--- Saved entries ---
--- START ---
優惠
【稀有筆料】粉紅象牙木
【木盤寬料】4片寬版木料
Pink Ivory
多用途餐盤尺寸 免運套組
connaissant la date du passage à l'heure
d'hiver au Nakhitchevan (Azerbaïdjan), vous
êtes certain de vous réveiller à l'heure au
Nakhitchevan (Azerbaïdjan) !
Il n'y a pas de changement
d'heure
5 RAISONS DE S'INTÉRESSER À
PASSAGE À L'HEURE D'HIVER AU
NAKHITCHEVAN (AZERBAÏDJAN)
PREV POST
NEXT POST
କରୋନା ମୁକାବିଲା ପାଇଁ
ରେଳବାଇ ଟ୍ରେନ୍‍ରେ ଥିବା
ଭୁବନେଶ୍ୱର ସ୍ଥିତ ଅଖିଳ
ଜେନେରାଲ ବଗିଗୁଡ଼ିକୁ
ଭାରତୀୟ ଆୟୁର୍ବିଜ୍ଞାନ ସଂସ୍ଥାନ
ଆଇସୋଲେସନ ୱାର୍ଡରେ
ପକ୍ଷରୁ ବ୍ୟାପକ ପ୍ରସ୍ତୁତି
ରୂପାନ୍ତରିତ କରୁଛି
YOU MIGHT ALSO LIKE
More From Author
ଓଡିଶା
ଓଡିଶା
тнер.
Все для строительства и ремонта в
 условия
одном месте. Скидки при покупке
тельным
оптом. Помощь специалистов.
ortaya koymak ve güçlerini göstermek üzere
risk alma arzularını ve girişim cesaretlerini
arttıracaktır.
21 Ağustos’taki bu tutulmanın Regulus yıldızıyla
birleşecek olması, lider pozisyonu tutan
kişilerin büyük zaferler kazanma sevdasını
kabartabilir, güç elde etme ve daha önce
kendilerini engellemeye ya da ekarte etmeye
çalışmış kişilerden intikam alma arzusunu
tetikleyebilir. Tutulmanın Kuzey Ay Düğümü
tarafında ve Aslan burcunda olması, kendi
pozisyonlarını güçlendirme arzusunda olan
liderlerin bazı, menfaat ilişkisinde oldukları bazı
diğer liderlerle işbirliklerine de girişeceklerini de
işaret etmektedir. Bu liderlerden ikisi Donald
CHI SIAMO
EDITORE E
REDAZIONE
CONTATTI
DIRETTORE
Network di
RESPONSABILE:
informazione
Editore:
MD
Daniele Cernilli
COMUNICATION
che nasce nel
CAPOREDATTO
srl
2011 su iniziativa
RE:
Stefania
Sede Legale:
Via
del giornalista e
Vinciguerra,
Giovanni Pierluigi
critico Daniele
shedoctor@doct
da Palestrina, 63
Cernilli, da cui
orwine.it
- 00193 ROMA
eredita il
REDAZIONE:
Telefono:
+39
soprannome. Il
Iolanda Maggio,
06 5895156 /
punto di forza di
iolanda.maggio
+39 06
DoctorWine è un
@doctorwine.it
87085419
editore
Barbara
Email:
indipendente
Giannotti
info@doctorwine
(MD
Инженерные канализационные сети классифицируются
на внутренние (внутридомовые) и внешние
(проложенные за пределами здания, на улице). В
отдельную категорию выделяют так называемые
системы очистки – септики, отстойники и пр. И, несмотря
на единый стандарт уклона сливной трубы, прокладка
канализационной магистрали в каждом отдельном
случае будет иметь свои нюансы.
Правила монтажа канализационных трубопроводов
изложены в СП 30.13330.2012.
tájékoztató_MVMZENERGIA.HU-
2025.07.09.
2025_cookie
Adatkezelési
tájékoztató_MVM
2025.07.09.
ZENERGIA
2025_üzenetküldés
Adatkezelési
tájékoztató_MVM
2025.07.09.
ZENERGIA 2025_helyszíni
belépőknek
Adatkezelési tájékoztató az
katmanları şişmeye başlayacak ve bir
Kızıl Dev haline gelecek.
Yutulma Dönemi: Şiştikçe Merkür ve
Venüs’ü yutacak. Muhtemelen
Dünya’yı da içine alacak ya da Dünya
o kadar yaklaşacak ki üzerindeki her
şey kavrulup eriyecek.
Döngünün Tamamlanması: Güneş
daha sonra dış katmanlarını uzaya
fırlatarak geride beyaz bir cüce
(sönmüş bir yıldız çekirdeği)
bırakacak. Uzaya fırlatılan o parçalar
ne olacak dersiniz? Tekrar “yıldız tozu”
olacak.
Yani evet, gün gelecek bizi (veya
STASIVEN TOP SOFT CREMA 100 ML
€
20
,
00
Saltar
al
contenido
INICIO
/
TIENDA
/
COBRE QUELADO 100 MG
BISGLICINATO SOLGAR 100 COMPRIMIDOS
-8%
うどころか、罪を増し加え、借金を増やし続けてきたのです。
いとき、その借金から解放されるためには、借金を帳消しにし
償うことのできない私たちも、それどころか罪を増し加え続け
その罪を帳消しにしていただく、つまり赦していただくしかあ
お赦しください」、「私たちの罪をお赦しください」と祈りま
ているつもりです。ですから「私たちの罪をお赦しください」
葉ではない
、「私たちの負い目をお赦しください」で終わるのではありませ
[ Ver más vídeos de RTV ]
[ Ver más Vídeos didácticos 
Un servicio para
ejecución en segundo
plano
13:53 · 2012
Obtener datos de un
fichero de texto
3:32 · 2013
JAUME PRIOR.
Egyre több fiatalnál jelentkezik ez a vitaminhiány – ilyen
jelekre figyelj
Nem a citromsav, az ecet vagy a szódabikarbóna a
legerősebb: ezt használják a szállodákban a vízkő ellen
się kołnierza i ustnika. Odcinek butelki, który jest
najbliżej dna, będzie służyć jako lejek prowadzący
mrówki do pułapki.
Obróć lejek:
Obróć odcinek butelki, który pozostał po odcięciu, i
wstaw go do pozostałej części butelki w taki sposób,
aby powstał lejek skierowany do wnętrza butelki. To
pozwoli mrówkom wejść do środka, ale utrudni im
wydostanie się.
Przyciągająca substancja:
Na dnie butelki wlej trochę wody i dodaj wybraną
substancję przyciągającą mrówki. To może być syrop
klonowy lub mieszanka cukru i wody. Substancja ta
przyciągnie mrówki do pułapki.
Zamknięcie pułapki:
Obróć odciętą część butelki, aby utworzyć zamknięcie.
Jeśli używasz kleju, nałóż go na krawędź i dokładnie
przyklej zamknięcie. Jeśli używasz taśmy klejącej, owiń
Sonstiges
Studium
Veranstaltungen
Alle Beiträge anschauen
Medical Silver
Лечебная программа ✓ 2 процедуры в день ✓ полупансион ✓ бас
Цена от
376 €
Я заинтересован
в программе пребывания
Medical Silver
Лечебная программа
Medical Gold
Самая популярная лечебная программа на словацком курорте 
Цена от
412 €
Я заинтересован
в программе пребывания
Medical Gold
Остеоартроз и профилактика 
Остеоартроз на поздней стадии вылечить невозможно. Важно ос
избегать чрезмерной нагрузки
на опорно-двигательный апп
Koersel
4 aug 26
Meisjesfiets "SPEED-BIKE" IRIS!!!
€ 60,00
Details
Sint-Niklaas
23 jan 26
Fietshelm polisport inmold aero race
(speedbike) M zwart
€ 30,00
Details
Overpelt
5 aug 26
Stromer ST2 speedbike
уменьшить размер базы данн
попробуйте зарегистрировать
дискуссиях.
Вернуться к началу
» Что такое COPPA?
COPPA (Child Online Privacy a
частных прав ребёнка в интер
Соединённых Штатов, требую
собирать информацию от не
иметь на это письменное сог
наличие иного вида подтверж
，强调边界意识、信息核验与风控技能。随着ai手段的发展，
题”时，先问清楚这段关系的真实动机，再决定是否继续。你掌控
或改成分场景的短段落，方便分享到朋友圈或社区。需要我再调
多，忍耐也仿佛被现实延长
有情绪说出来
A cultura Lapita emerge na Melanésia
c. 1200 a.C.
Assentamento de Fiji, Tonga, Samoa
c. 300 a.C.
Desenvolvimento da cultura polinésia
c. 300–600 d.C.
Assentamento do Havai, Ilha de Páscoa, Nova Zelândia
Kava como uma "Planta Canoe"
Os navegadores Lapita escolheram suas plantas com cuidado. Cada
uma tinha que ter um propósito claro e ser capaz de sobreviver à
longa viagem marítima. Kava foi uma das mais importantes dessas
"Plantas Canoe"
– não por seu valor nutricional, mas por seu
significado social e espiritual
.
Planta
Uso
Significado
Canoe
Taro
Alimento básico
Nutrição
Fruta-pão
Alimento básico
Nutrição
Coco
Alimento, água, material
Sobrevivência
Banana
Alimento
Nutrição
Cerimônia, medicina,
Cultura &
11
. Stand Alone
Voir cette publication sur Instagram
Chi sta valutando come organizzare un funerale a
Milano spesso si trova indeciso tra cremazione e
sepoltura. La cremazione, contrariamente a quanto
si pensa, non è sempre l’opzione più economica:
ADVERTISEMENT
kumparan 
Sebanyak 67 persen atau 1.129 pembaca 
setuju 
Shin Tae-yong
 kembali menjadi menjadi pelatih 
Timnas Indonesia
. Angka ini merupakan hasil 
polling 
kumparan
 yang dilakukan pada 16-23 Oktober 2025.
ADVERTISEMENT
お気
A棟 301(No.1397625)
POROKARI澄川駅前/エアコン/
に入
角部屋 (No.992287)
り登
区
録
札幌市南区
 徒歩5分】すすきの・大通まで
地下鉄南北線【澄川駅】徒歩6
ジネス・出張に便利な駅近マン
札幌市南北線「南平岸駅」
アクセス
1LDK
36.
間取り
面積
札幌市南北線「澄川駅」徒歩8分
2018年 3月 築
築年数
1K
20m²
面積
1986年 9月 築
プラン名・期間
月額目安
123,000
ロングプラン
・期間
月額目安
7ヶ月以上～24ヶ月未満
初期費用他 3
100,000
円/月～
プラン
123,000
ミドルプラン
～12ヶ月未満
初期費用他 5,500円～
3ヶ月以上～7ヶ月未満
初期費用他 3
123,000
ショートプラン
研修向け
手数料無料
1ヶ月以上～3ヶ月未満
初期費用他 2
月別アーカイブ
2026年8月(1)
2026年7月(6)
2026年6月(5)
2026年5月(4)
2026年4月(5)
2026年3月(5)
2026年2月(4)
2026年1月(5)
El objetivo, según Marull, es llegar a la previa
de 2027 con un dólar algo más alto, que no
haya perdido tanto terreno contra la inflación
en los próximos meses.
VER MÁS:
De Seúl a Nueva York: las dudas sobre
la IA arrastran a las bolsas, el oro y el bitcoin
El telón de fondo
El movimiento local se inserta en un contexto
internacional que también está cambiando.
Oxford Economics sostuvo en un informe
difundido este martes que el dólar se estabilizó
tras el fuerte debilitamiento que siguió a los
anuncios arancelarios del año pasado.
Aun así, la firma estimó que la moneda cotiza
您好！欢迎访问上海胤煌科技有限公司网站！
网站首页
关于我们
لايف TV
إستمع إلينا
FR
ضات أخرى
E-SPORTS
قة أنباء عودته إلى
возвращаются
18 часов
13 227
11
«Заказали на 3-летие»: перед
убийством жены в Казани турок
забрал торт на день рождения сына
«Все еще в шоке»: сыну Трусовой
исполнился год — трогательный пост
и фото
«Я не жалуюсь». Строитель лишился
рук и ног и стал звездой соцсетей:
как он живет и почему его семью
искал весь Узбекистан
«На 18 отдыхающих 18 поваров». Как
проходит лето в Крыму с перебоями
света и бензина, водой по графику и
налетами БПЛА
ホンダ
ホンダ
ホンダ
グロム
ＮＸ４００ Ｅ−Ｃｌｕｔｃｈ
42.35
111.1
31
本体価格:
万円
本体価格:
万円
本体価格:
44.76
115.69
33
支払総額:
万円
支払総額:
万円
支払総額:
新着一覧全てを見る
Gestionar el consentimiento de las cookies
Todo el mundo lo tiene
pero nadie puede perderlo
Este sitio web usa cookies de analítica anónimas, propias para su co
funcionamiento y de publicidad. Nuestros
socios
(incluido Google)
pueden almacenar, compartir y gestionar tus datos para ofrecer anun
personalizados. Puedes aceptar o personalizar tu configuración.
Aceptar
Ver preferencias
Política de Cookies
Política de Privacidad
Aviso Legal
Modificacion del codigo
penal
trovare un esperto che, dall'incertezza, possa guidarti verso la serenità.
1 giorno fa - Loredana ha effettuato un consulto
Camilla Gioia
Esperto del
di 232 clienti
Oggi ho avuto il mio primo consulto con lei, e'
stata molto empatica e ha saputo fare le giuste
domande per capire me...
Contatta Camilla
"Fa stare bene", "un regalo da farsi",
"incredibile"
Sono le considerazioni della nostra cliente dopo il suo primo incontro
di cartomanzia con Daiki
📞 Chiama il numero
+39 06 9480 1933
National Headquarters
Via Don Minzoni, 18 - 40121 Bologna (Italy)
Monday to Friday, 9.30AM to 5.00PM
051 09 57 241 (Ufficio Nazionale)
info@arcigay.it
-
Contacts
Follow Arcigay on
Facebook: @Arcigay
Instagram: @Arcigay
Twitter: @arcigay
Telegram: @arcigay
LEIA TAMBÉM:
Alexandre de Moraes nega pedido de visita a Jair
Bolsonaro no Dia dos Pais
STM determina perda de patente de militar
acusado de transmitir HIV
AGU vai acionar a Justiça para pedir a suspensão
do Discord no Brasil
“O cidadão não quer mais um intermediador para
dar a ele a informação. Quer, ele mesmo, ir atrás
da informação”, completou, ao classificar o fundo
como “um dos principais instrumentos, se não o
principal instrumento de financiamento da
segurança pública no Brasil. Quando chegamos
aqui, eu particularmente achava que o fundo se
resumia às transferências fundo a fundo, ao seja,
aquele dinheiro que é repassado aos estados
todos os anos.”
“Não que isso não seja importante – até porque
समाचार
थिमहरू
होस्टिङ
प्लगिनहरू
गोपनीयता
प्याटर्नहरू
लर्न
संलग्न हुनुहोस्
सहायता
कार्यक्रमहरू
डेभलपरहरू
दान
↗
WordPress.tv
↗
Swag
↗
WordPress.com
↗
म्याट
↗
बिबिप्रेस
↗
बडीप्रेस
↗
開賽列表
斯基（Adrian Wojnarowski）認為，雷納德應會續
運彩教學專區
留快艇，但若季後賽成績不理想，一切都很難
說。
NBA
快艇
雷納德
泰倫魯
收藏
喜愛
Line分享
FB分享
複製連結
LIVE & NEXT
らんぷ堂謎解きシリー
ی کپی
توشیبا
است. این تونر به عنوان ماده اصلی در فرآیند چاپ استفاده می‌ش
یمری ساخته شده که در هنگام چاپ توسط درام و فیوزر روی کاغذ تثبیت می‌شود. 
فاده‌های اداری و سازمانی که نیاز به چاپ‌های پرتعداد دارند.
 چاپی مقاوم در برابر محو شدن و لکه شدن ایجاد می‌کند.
--- END ---
--- Exercise objective ---
Begin at the first line of the records above and restate each line word for word, stopping after the line with "kendilerini engellemeye ya da ekarte etmeye".

--- Response ---
優惠
【稀有筆料】粉紅象牙木
【木盤寬料】4片寬版木料
Pink Ivory
多用途餐盤尺寸 免運套組
connaissant la date du passage à l'heure
d'hiver au Nakhitchevan (Azerbaïdjan), vous
êtes certain de vous réveiller à l'heure au
Nakhitchevan (Azerbaïdjan) !
Il n'y a pas de changement
d'heure
5 RAISONS DE S'INTÉRESSER À
PASSAGE À L'HEURE D'HIVER AU
NAKHITCHEVAN (AZERBAÏDJAN)
PREV POST
NEXT POST
କରୋନା ମୁକାବିଲା ପାଇଁ
ରେଳବାଇ ଟ୍ରେନ୍‍ରେ ଥିବା
ଭୁବନେଶ୍ୱର ସ୍ଥିତ ଅଖିଳ
ଜେନେରାଲ ବଗିଗୁଡ଼ିକୁ
ଭାରତୀୟ ଆୟୁର୍ବିଜ୍ଞାନ ସଂସ୍ଥାନ
ଆଇସୋଲେସନ ୱାର୍ଡରେ
ପକ୍ଷରୁ ବ୍ୟାପକ ପ୍ରସ୍ତୁତି
ରୂପାନ୍ତରିତ କରୁଛି
YOU MIGHT ALSO LIKE
More From Author
ଓଡିଶା
ଓଡିଶା
тнер.
Все для строительства и ремонта в
 условия
одном месте. Скидки при покупке
тельным
оптом. Помощь специалистов.
ortaya koymak ve güçlerini göstermek üzere
risk alma arzularını ve girişim cesaretlerini
arttıracaktır.
21 Ağustos’taki bu tutulmanın Regulus yıldızıyla
birleşecek olması, lider pozisyonu tutan
kişilerin büyük zaferler kazanma sevdasını
kabartabilir, güç elde etme ve daha önce
kendilerini engellemeye ya da ekarte etmeye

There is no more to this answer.